Dr. Larry Ilcewicz is the FAA Chief Scientific and Technical Advisor for Composite Materials. He started work with the FAA in 1998 and has supported many certification activities for small airplanes, rotorcraft, and transport aircraft. He has also worked on accident investigations and service problems involving composites. These experiences helped Larry develop and execute an international plan for composite safety and certification initiatives to work with industry, academia, and other government groups in pursuit of regulatory guidance, training, and standardization. Significant progress was achieved to date and the most recent efforts formed the basis for a FAA Aviation Safety Composite Plan, which outlined work from 2013 to the present and beyond based on new product needs.
Larry came to the FAA from Boeing, where he worked 17 years on various programs in the commercial transport aircraft division. This included support to 737, 757, 767 and 777 aircraft in various stages of development, production, and service. Larry was also principal investigator for a large NASA-funded research program to develop composite design and manufacturing concepts for a wide-body transport fuselage in the 1990s. He has authored/co-authored more than 90 technical publications. He served as co-chairman for Composite Materials Handbook 17, CMH-17, since joining the FAA. He was the only member of the United States Department of Transportation to win a Presidential Rank Award in 2013. In 2019, he received the AIAA Crichlow Prize, which included an invitation to give the Structures, Structural Dynamics, and Materials (SDM) Lecture, which was a basis for the UCSD seminar to be given.
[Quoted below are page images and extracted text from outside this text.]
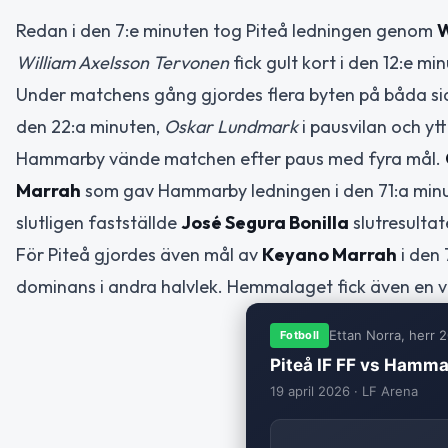
Redan i den 7:e minuten tog Piteå ledningen genom
W
William Axelsson Tervonen
fick gult kort i den 12:e mi
Under matchens gång gjordes flera byten på båda s
den 22:a minuten,
Oskar Lundmark
i pausvilan och yt
Hammarby vände matchen efter paus med fyra mål.
Marrah
som gav Hammarby ledningen i den 71:a min
slutligen fastställde
José Segura Bonilla
slutresultat
För Piteå gjordes även mål av
Keyano Marrah
i den 
dominans i andra halvlek. Hemmalaget fick även en va
Ettan Norra, herr 
Fotboll
Piteå IF FF vs Hamma
19 april 2026 · LF Arena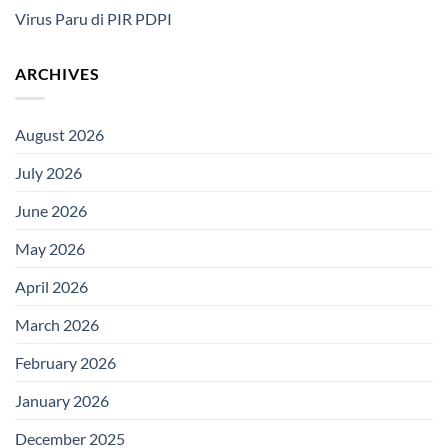
Virus Paru di PIR PDPI
ARCHIVES
August 2026
July 2026
June 2026
May 2026
April 2026
March 2026
February 2026
January 2026
December 2025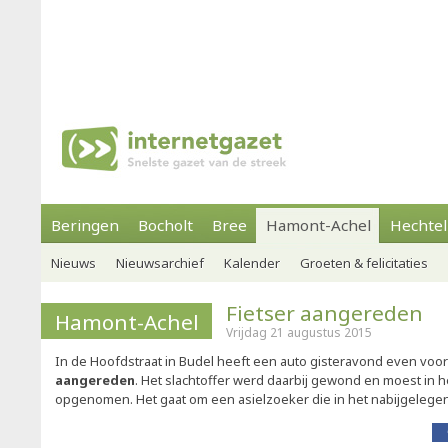
Beringen
Bocholt
Bree
Hamont-Achel
Hechtel
Nieuws
Nieuwsarchief
Kalender
Groeten & felicitaties
Fietser aangereden
Hamont-Achel
Vrijdag 21 augustus 2015
In de Hoofdstraat in Budel heeft een auto gisteravond even voo
aangereden
. Het slachtoffer werd daarbij gewond en moest in 
opgenomen. Het gaat om een asielzoeker die in het nabijgelege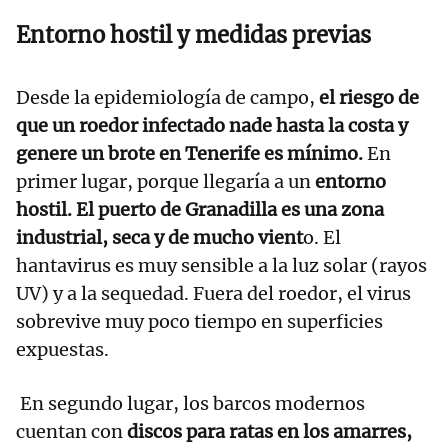
Entorno hostil y medidas previas
Desde la epidemiología de campo,
el riesgo de
que un roedor infectado nade hasta la costa y
genere un brote en Tenerife es mínimo.
En
primer lugar, porque llegaría a un
entorno
hostil. El puerto de Granadilla es una zona
industrial, seca y de mucho vient
o. El
hantavirus es muy sensible a la luz solar (rayos
UV) y a la sequedad. Fuera del roedor, el virus
sobrevive muy poco tiempo en superficies
expuestas.
En segundo lugar, los barcos modernos
cuentan con
discos para ratas en los amarres,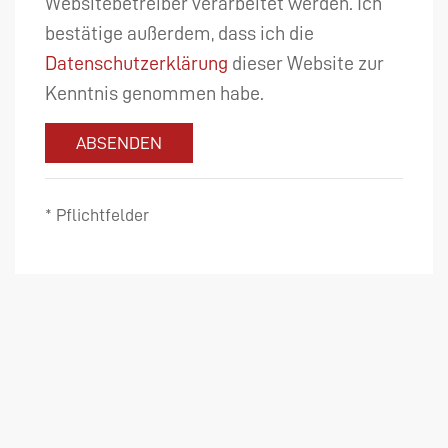
Websitebetreiber verarbeitet werden. Ich
bestätige außerdem, dass ich die
Datenschutzerklärung
dieser Website zur
Kenntnis genommen habe.
ABSENDEN
* Pflichtfelder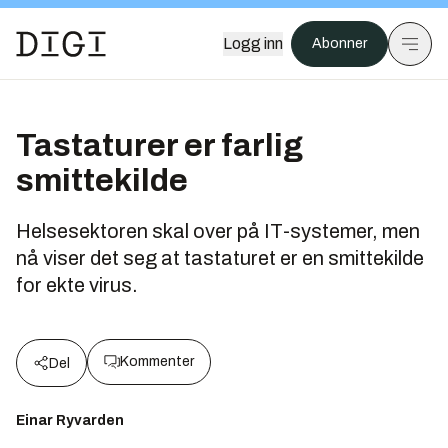
Logg inn
Abonner
Tastaturer er farlig
smittekilde
Helsesektoren skal over på IT-systemer, men
nå viser det seg at tastaturet er en smittekilde
for ekte virus.
Kommenter
Del
Einar Ryvarden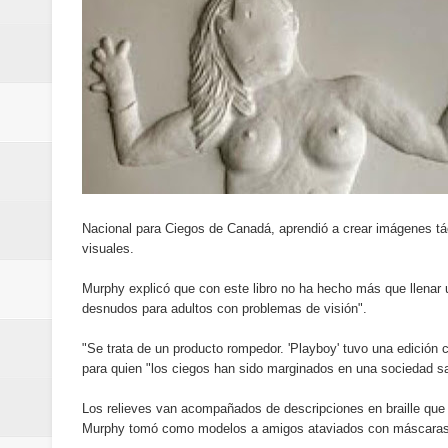
de los Centroamericanos y del C
Oscar Abreu cuestiona la interru
Embajada dominicana en Francia y
Pavel Núñez y su Bipolarband de
Banreservas y Banco Popular abo
Nacional para Ciegos de Canadá, aprendió a crear imágenes táct
“Los Rechazados 2” llega a los c
visuales.
Designan a Angelina Biviana Rive
Murphy explicó que con este libro no ha hecho más que llenar 
desnudos para adultos con problemas de visión".
Humano Seguros inaugura nueva 
"Se trata de un producto rompedor. 'Playboy' tuvo una edición c
para quien "los ciegos han sido marginados en una sociedad s
Banreservas destina RD$5,000 m
Los relieves van acompañados de descripciones en braille que 
Sexappeal celebra 25 años de tra
Murphy tomó como modelos a amigos ataviados con máscaras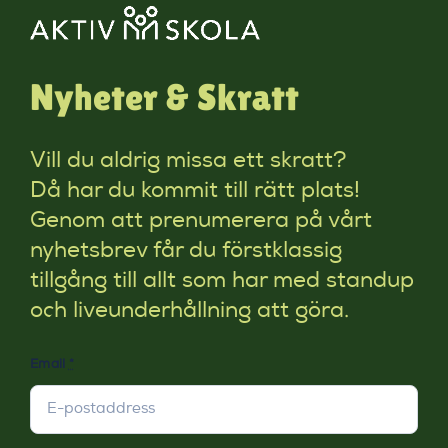
Nyheter & Skratt
Vill du aldrig missa ett skratt?
Då har du kommit till rätt plats!
Genom att prenumerera på vårt
nyhetsbrev får du förstklassig
tillgång till allt som har med standup
och liveunderhållning att göra.
Email
*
This presentation summarizes existing practices for composite aircraft certification, with an emphasis on structural aspects, and discusses the limitations and lessons learned from today’s “traditional” composite structures. It describes procedures that can be used to certify advanced materials and processes which may have increased levels of variability, unfamiliar structural performance, nonclassical (e.g., nonlocal) behavior, and randomized properties. Provided such complexity can be reliably controlled by maintaining repeatable materials and processes in fabricating and assembling parts, both design and production certification can be achieved. The related technological advances from real applications that meet safety, form, fit and functional requirements, while achieving product value, will yield the practical experience, knowledge, and capable workforce necessary for future applications.